WHAT THE EXERCISE ASKS: Apart from the pictures, which must be omitted, restate the data exactly.

*** INPUT DATA ***

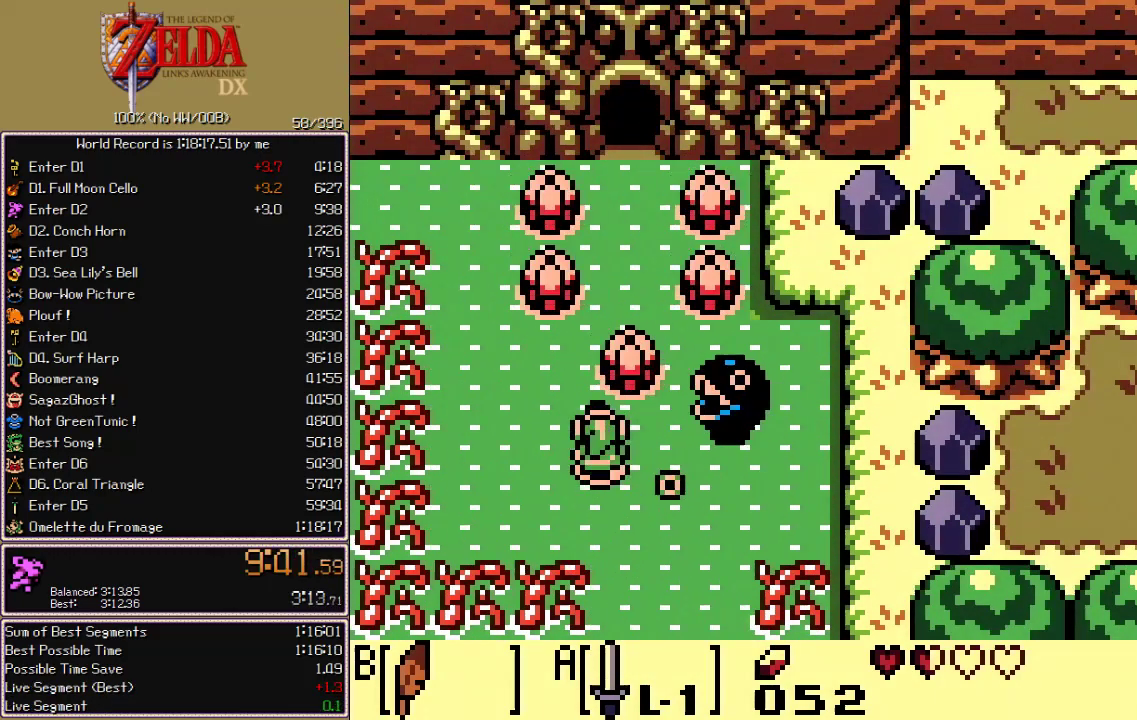
{"buttons": ["DPAD_UP", "DPAD_RIGHT"], "events": [[333, "DPAD_UP", "down"], [350, "DPAD_RIGHT", "down"]]}
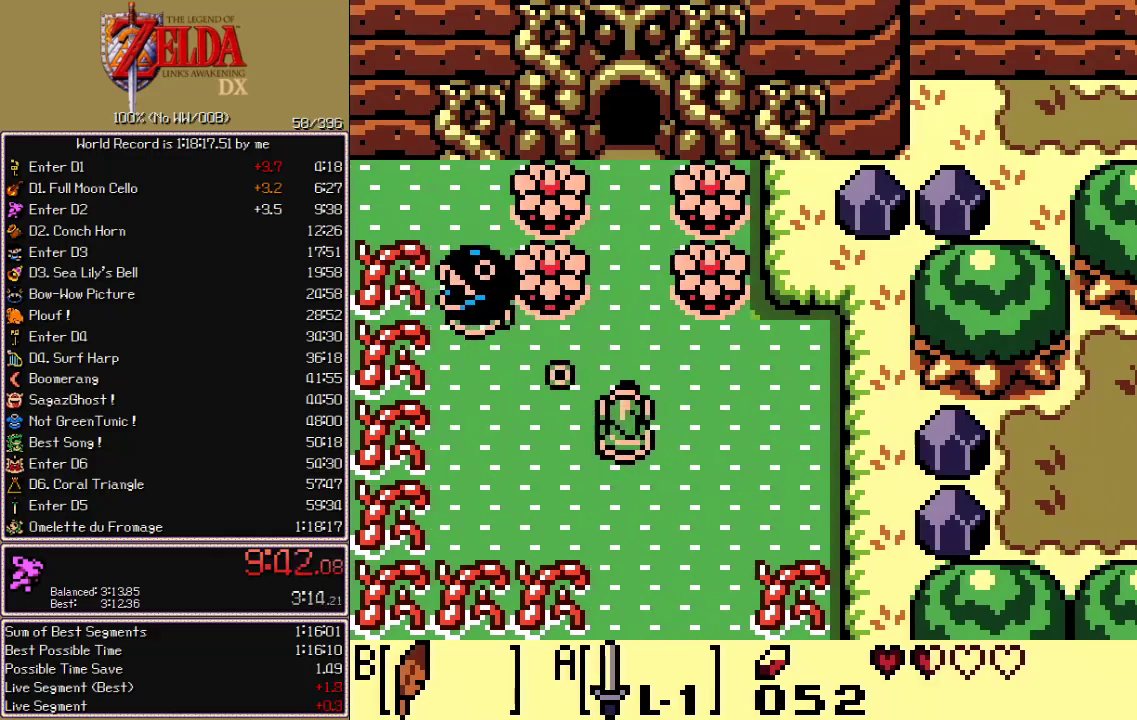
{"buttons": ["DPAD_UP"], "events": [[33, "DPAD_RIGHT", "up"], [83, "B", "down"], [200, "B", "up"]]}
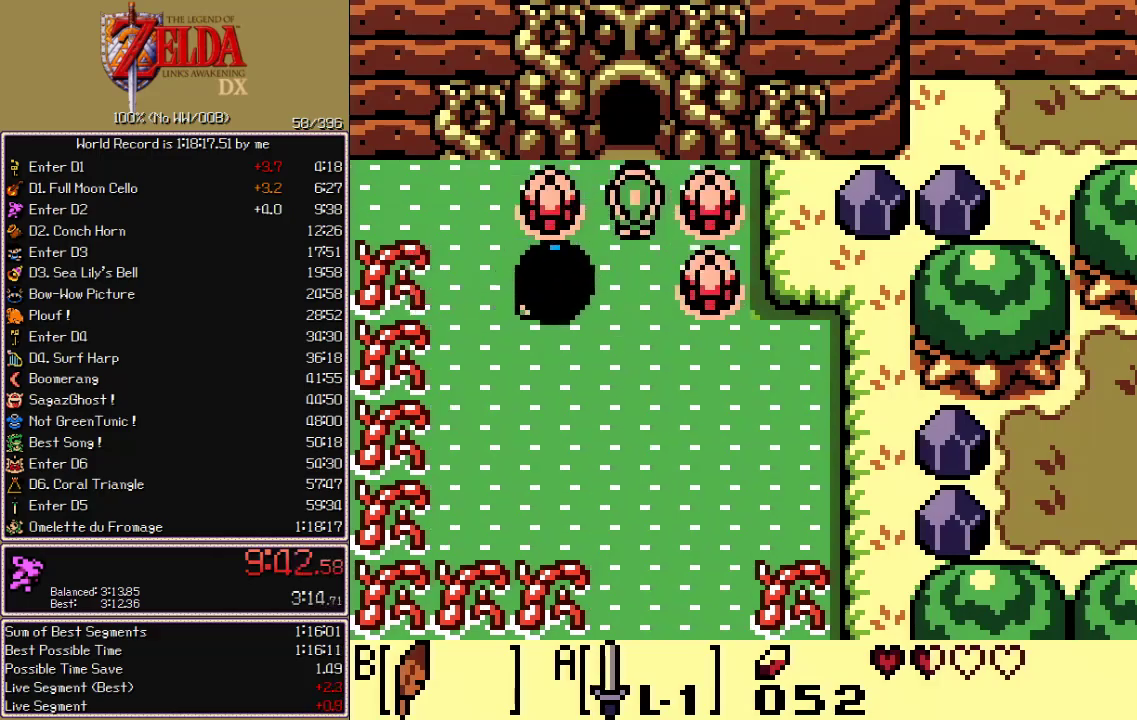
{"buttons": ["DPAD_UP"], "events": [[150, "B", "down"], [267, "B", "up"]]}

*** End of INPUT DATA ***

COMPLETED TASK:
{"buttons": ["DPAD_UP", "DPAD_RIGHT"], "events": [[333, "DPAD_UP", "down"], [350, "DPAD_RIGHT", "down"]]}
{"buttons": ["DPAD_UP"], "events": [[33, "DPAD_RIGHT", "up"], [83, "B", "down"], [200, "B", "up"]]}
{"buttons": ["DPAD_UP"], "events": [[150, "B", "down"], [267, "B", "up"]]}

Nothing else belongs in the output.